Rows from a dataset
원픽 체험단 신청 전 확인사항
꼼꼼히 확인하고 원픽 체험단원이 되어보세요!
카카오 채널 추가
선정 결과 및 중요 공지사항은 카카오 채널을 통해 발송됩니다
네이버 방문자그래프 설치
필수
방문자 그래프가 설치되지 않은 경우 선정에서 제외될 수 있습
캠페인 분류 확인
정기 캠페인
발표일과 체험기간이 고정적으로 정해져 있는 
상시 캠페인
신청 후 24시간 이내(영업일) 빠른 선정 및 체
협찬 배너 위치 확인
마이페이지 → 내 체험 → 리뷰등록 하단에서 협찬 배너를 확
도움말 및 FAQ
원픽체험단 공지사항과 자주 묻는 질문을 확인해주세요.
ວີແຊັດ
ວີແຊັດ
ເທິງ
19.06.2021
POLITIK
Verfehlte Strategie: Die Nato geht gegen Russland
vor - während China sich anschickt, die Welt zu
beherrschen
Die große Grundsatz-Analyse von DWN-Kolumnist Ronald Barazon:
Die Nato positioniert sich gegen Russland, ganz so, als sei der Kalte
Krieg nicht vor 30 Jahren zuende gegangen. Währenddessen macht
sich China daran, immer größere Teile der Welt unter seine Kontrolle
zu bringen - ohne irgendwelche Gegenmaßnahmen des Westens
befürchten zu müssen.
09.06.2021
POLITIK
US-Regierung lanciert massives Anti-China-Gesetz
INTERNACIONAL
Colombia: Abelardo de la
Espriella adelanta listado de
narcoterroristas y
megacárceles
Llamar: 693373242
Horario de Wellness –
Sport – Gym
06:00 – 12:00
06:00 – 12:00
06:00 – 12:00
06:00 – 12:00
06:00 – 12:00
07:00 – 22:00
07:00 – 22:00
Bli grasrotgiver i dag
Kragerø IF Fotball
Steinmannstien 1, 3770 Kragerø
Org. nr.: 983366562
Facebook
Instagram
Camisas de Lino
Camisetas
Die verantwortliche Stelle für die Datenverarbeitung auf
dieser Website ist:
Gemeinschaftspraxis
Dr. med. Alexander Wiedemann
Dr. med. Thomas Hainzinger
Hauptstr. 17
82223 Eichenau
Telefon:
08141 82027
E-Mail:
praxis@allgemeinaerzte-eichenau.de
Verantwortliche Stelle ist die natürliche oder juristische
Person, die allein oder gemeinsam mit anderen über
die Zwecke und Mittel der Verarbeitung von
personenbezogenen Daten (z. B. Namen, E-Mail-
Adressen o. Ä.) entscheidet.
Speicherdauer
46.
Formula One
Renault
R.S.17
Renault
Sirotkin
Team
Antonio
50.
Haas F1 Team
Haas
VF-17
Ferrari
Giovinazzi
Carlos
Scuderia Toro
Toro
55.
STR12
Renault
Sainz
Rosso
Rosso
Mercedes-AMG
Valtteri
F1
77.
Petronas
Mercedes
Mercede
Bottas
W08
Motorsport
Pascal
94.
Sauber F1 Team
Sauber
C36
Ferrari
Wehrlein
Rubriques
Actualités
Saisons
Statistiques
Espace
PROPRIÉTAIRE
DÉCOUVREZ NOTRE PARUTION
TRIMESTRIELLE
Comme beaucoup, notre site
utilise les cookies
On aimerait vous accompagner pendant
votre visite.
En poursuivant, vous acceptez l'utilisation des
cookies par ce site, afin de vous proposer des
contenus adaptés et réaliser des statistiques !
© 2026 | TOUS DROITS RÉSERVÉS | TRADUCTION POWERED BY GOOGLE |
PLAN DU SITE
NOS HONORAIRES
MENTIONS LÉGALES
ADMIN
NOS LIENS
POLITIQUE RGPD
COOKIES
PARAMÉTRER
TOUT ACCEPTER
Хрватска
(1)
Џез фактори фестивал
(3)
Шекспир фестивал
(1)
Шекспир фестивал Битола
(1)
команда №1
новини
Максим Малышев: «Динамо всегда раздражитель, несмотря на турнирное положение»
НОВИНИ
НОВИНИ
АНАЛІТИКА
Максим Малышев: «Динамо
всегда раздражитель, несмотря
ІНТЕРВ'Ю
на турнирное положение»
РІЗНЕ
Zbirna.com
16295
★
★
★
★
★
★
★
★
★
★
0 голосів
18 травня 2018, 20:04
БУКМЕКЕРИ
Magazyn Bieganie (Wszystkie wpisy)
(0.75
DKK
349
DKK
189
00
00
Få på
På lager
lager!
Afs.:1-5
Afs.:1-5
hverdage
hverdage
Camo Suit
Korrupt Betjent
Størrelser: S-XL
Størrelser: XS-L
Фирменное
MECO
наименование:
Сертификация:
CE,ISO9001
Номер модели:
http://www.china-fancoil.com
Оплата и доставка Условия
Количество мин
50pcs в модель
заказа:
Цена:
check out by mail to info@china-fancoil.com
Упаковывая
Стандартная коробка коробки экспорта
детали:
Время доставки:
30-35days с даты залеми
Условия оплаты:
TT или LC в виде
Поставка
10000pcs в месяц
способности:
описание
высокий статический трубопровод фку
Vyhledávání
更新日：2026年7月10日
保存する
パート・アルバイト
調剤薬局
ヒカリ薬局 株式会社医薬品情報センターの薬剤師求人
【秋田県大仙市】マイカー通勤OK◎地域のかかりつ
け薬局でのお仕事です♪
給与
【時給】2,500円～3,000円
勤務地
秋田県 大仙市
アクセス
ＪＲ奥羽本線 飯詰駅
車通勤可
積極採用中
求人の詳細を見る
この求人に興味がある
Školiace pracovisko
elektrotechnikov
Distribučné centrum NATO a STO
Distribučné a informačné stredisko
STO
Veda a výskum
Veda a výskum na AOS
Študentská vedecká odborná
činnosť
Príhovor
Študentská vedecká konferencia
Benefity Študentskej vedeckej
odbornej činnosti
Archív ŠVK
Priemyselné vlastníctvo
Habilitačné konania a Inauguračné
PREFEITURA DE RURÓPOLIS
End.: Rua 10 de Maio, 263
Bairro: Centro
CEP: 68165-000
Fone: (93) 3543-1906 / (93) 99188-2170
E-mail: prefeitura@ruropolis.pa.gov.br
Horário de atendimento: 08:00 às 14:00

**TASK REQUIREMENTS**
Please edit the rows from the start up to and including the line with "Person, die allein", changing "POLITIK" to "WIRTSCHAFT" and leaving everything else as it is. Give back only those lines.

**SOLUTION TO THE PROBLEM**
원픽 체험단 신청 전 확인사항
꼼꼼히 확인하고 원픽 체험단원이 되어보세요!
카카오 채널 추가
선정 결과 및 중요 공지사항은 카카오 채널을 통해 발송됩니다
네이버 방문자그래프 설치
필수
방문자 그래프가 설치되지 않은 경우 선정에서 제외될 수 있습
캠페인 분류 확인
정기 캠페인
발표일과 체험기간이 고정적으로 정해져 있는 
상시 캠페인
신청 후 24시간 이내(영업일) 빠른 선정 및 체
협찬 배너 위치 확인
마이페이지 → 내 체험 → 리뷰등록 하단에서 협찬 배너를 확
도움말 및 FAQ
원픽체험단 공지사항과 자주 묻는 질문을 확인해주세요.
ວີແຊັດ
ວີແຊັດ
ເທິງ
19.06.2021
WIRTSCHAFT
Verfehlte Strategie: Die Nato geht gegen Russland
vor - während China sich anschickt, die Welt zu
beherrschen
Die große Grundsatz-Analyse von DWN-Kolumnist Ronald Barazon:
Die Nato positioniert sich gegen Russland, ganz so, als sei der Kalte
Krieg nicht vor 30 Jahren zuende gegangen. Währenddessen macht
sich China daran, immer größere Teile der Welt unter seine Kontrolle
zu bringen - ohne irgendwelche Gegenmaßnahmen des Westens
befürchten zu müssen.
09.06.2021
WIRTSCHAFT
US-Regierung lanciert massives Anti-China-Gesetz
INTERNACIONAL
Colombia: Abelardo de la
Espriella adelanta listado de
narcoterroristas y
megacárceles
Llamar: 693373242
Horario de Wellness –
Sport – Gym
06:00 – 12:00
06:00 – 12:00
06:00 – 12:00
06:00 – 12:00
06:00 – 12:00
07:00 – 22:00
07:00 – 22:00
Bli grasrotgiver i dag
Kragerø IF Fotball
Steinmannstien 1, 3770 Kragerø
Org. nr.: 983366562
Facebook
Instagram
Camisas de Lino
Camisetas
Die verantwortliche Stelle für die Datenverarbeitung auf
dieser Website ist:
Gemeinschaftspraxis
Dr. med. Alexander Wiedemann
Dr. med. Thomas Hainzinger
Hauptstr. 17
82223 Eichenau
Telefon:
08141 82027
E-Mail:
praxis@allgemeinaerzte-eichenau.de
Verantwortliche Stelle ist die natürliche oder juristische
Person, die allein oder gemeinsam mit anderen über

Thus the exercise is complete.